Eroding support for rebels
Elsewhere in the country, the picture is more mixed. In Homs, the rebels are surrounded and pinned down in a few scattered neighborhoods that are becoming increasingly difficult to supply. An offensive launched with much fanfare last month in the province of Hama has fizzled. Battles for control of the suburbs ringing Damascus have swung back and forth for months, claiming thousands of lives without giving either side a clear advantage, offering a glimpse of the prolonged and bloody stalemate that could be in store if the current balance of power prevails indefinitely.
Meanwhile, conditions are deteriorating dramatically in rebel-held areas.

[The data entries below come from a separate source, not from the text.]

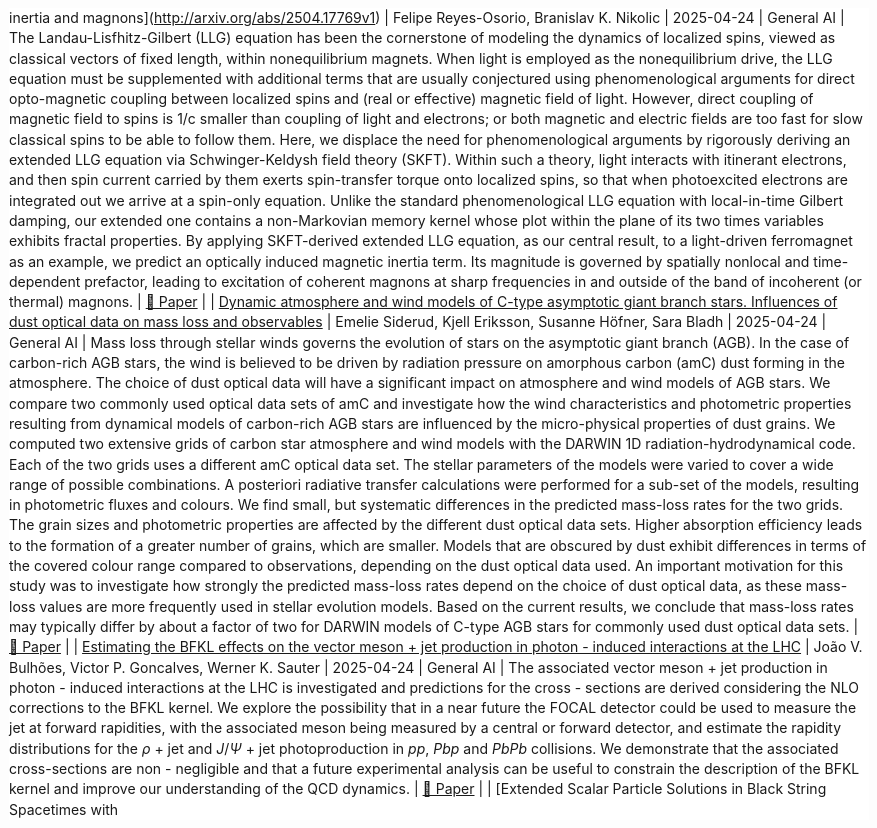   inertia and magnons](http://arxiv.org/abs/2504.17769v1) | Felipe Reyes-Osorio, Branislav K. Nikolic | 2025-04-24 | General AI | The Landau-Lisfhitz-Gilbert (LLG) equation has been the cornerstone of modeling the dynamics of localized spins, viewed as classical vectors of fixed length, within nonequilibrium magnets. When light is employed as the nonequilibrium drive, the LLG equation must be supplemented with additional terms that are usually conjectured using phenomenological arguments for direct opto-magnetic coupling between localized spins and (real or effective) magnetic field of light. However, direct coupling of magnetic field to spins is 1/c smaller than coupling of light and electrons; or both magnetic and electric fields are too fast for slow classical spins to be able to follow them. Here, we displace the need for phenomenological arguments by rigorously deriving an extended LLG equation via Schwinger-Keldysh field theory (SKFT). Within such a theory, light interacts with itinerant electrons, and then spin current carried by them exerts spin-transfer torque onto localized spins, so that when photoexcited electrons are integrated out we arrive at a spin-only equation. Unlike the standard phenomenological LLG equation with local-in-time Gilbert damping, our extended one contains a non-Markovian memory kernel whose plot within the plane of its two times variables exhibits fractal properties. By applying SKFT-derived extended LLG equation, as our central result, to a light-driven ferromagnet as an example, we predict an optically induced magnetic inertia term. Its magnitude is governed by spatially nonlocal and time-dependent prefactor, leading to excitation of coherent magnons at sharp frequencies in and outside of the band of incoherent (or thermal) magnons. | [🔗 Paper](http://arxiv.org/abs/2504.17769v1) |
| [Dynamic atmosphere and wind models of C-type asymptotic giant branch
  stars. Influences of dust optical data on mass loss and observables](http://arxiv.org/abs/2504.17767v1) | Emelie Siderud, Kjell Eriksson, Susanne Höfner, Sara Bladh | 2025-04-24 | General AI | Mass loss through stellar winds governs the evolution of stars on the asymptotic giant branch (AGB). In the case of carbon-rich AGB stars, the wind is believed to be driven by radiation pressure on amorphous carbon (amC) dust forming in the atmosphere. The choice of dust optical data will have a significant impact on atmosphere and wind models of AGB stars. We compare two commonly used optical data sets of amC and investigate how the wind characteristics and photometric properties resulting from dynamical models of carbon-rich AGB stars are influenced by the micro-physical properties of dust grains. We computed two extensive grids of carbon star atmosphere and wind models with the DARWIN 1D radiation-hydrodynamical code. Each of the two grids uses a different amC optical data set. The stellar parameters of the models were varied to cover a wide range of possible combinations. A posteriori radiative transfer calculations were performed for a sub-set of the models, resulting in photometric fluxes and colours. We find small, but systematic differences in the predicted mass-loss rates for the two grids. The grain sizes and photometric properties are affected by the different dust optical data sets. Higher absorption efficiency leads to the formation of a greater number of grains, which are smaller. Models that are obscured by dust exhibit differences in terms of the covered colour range compared to observations, depending on the dust optical data used. An important motivation for this study was to investigate how strongly the predicted mass-loss rates depend on the choice of dust optical data, as these mass-loss values are more frequently used in stellar evolution models. Based on the current results, we conclude that mass-loss rates may typically differ by about a factor of two for DARWIN models of C-type AGB stars for commonly used dust optical data sets. | [🔗 Paper](http://arxiv.org/abs/2504.17767v1) |
| [Estimating the BFKL effects on the vector meson + jet production in
  photon - induced interactions at the LHC](http://arxiv.org/abs/2504.17766v1) | João V. Bulhões, Victor P. Goncalves, Werner K. Sauter | 2025-04-24 | General AI | The associated vector meson + jet production in photon - induced interactions at the LHC is investigated and predictions for the cross - sections are derived considering the NLO corrections to the BFKL kernel. We explore the possibility that in a near future the FOCAL detector could be used to measure the jet at forward rapidities, with the associated meson being measured by a central or forward detector, and estimate the rapidity distributions for the $\rho$ + jet and $J/\Psi$ + jet photoproduction in $pp$, $Pbp$ and $PbPb$ collisions. We demonstrate that the associated cross-sections are non - negligible and that a future experimental analysis can be useful to constrain the description of the BFKL kernel and improve our understanding of the QCD dynamics. | [🔗 Paper](http://arxiv.org/abs/2504.17766v1) |
| [Extended Scalar Particle Solutions in Black String Spacetimes with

Airstrikes and shelling by government forces along with acute shortages of fuel, food and medicine are eroding much of the support the rebels initially enjoyed from local residents, said Musab al-Hamawi, an opposition activist in the province of Hama.
“Assad is confident because he knows we are losing ground in terms of popularity among the people,” he said. “The Free Syrian Army has proved that they are unable to protect civilians and liberate the country without causing death and destruction”
That appears to be Assad’s strategy — to wreak enough havoc that the rebels can’t win, even if he can’t win, either, a scenario that threatens even greater bloodshed than has gone before, said Fred Hof, a former State Department official who was deeply involved in formulating Syria policy before he joined the Atlantic Council last year.
“Basically what he’s saying is that the cost of removing me is the destruction of Syria,” Hof said — an outcome many Syrians increasingly fear is the most likely one of all.